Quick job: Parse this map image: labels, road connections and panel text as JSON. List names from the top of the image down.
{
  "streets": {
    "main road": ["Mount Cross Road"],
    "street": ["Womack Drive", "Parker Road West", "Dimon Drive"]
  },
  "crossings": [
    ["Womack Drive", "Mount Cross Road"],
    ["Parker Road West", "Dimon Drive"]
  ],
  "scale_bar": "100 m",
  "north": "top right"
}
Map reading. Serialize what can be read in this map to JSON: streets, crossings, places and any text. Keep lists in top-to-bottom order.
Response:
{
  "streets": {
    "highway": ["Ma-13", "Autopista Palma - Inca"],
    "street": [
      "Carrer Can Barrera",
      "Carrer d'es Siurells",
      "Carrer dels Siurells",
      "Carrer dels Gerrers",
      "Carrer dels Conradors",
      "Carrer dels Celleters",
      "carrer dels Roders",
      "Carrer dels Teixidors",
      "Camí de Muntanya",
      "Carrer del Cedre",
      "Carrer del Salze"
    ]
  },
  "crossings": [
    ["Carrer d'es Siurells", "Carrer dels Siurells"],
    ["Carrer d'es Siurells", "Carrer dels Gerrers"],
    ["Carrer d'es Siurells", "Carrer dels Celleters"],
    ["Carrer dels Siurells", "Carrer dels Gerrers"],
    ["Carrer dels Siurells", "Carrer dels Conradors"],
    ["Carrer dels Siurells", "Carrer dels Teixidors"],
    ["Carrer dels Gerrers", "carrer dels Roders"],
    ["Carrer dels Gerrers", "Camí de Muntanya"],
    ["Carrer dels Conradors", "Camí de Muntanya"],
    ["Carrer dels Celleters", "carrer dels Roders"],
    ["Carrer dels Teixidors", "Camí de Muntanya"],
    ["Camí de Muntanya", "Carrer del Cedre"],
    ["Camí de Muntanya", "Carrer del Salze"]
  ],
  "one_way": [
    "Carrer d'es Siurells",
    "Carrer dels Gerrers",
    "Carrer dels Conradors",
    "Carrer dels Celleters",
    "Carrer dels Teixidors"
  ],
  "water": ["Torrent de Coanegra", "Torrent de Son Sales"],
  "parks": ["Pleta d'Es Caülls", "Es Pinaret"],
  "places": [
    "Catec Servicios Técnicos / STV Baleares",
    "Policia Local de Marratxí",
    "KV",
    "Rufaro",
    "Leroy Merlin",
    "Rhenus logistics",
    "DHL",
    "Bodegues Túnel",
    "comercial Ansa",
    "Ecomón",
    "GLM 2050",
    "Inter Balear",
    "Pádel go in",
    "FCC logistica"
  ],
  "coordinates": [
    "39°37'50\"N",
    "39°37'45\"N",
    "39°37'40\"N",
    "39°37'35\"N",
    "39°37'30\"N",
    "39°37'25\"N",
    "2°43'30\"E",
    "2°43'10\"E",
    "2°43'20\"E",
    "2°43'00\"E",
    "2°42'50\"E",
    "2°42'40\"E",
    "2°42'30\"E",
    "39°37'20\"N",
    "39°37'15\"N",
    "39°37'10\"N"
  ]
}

To do →
If a line in the material above contains "Roders", show that line.

Answer for the task →
      "carrer dels Roders",
    ["Carrer dels Gerrers", "carrer dels Roders"],
    ["Carrer dels Celleters", "carrer dels Roders"],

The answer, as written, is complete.